• DATA UNDER STUDY:
+++++
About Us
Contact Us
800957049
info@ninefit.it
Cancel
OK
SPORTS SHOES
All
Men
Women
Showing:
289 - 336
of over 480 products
+++++
Write down all of the records again, word for word.

About Us
Contact Us
800957049
info@ninefit.it
Cancel
OK
SPORTS SHOES
All
Men
Women
Showing:
289 - 336
of over 480 products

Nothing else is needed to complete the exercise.